PAGE:

>> Start

This is one area that confuses me a lot. so a C program is normally divided into segments when running in memory, the code goes into the CS while global data goes into DS, local data is placed in a 16-bit Real mode environment these segments have different values while in 32-bit protected mode all the segments are set to zero,how then does the application differentiate between its code and data in memory in 32-bit mode and is the protection achieved through software(the OS) or is it implemented by the hardware automatically when you switch to 32-bit mode??
Posted on 2010-12-16 04:31:26 by ashken
The protection is handled by the hardware. You can control the mapping and access of the memory per memory page (usually 4 kb).
The CPU will generate an interrupt when your application tries to do something that the memory protection does not allow. The OS will then handle this interrupt, and take the appropriate action.

>> End

GIVEN TASK A:
From the forum thread on memory protection, list every term of two or more letters that is written entirely in capital letters.
The forum thread above has no connection to the records that follow it.

Data entries

>> Start

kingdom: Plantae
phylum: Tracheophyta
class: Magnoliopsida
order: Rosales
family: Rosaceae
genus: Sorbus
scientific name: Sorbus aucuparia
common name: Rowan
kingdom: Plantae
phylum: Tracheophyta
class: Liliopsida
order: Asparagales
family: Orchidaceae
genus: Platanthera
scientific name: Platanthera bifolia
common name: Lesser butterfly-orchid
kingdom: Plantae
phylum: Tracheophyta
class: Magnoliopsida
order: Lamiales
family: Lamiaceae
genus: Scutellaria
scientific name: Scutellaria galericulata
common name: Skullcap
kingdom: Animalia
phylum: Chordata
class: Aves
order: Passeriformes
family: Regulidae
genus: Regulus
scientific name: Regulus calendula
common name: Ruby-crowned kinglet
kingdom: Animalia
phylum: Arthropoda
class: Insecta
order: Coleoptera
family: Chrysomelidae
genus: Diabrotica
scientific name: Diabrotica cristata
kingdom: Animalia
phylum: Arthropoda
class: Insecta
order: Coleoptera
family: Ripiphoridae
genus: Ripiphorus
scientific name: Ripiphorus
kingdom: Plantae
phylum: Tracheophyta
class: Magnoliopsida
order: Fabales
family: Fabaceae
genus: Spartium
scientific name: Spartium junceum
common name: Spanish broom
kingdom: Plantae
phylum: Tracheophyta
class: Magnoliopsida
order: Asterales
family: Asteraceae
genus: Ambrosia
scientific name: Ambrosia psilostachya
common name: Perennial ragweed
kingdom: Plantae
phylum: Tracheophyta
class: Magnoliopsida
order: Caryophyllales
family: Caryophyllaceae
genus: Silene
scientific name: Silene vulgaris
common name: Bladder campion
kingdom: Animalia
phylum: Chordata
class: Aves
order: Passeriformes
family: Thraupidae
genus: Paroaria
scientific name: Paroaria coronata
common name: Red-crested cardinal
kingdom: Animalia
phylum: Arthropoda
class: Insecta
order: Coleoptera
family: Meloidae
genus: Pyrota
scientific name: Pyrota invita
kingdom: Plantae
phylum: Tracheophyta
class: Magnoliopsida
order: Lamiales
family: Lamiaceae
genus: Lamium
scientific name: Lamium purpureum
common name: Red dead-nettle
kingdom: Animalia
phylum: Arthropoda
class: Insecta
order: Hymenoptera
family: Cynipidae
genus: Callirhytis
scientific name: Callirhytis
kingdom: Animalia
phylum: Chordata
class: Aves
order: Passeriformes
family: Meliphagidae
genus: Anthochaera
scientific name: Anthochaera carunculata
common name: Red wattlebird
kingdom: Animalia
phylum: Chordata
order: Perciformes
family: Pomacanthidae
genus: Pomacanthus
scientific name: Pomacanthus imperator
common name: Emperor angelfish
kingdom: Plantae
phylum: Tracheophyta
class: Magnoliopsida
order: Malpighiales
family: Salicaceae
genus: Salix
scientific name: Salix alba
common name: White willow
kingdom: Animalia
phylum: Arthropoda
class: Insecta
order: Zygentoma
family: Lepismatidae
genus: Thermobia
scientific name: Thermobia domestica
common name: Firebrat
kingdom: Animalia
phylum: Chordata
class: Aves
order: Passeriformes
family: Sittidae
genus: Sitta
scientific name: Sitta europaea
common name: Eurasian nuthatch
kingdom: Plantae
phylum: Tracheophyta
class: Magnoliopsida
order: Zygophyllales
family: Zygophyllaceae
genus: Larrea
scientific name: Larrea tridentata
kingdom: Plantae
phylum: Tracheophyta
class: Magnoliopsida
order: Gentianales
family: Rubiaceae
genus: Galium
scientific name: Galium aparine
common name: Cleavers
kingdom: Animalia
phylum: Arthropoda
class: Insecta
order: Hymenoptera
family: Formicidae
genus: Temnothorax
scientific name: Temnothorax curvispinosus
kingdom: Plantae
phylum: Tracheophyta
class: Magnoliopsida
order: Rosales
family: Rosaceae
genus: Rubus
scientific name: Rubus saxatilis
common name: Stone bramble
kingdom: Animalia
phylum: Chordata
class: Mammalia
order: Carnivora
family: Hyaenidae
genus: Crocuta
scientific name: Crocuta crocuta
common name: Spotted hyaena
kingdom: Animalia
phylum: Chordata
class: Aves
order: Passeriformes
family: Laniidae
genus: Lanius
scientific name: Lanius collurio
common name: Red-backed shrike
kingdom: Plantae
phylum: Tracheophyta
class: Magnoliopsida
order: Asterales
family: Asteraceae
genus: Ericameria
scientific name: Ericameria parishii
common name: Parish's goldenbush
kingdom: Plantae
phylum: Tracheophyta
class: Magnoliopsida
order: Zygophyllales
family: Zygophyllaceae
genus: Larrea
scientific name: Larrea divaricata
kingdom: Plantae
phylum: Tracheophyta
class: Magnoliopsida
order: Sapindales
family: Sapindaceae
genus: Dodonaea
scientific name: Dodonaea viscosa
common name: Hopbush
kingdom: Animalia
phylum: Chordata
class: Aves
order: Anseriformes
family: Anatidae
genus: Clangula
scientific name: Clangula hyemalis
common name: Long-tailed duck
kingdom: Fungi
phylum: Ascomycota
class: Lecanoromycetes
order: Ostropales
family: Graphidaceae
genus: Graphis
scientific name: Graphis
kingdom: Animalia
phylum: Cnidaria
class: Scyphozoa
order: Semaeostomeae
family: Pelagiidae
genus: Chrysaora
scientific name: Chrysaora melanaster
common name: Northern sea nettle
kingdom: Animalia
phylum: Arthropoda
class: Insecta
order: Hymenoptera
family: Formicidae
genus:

>> End

GIVEN TASK B:
Present the records as a Markdown table with the columns n and Line, one row per line and no blank lines. Begin at the first line of the records and stop after the line that contains "family: Orchidaceae".

WRITTEN ANSWER A:
CS, DS, OS, CPU

WRITTEN ANSWER B:
| n | Line |
|---|---|
| 1 | kingdom: Plantae |
| 2 | phylum: Tracheophyta |
| 3 | class: Magnoliopsida |
| 4 | order: Rosales |
| 5 | family: Rosaceae |
| 6 | genus: Sorbus |
| 7 | scientific name: Sorbus aucuparia |
| 8 | common name: Rowan |
| 9 | kingdom: Plantae |
| 10 | phylum: Tracheophyta |
| 11 | class: Liliopsida |
| 12 | order: Asparagales |
| 13 | family: Orchidaceae |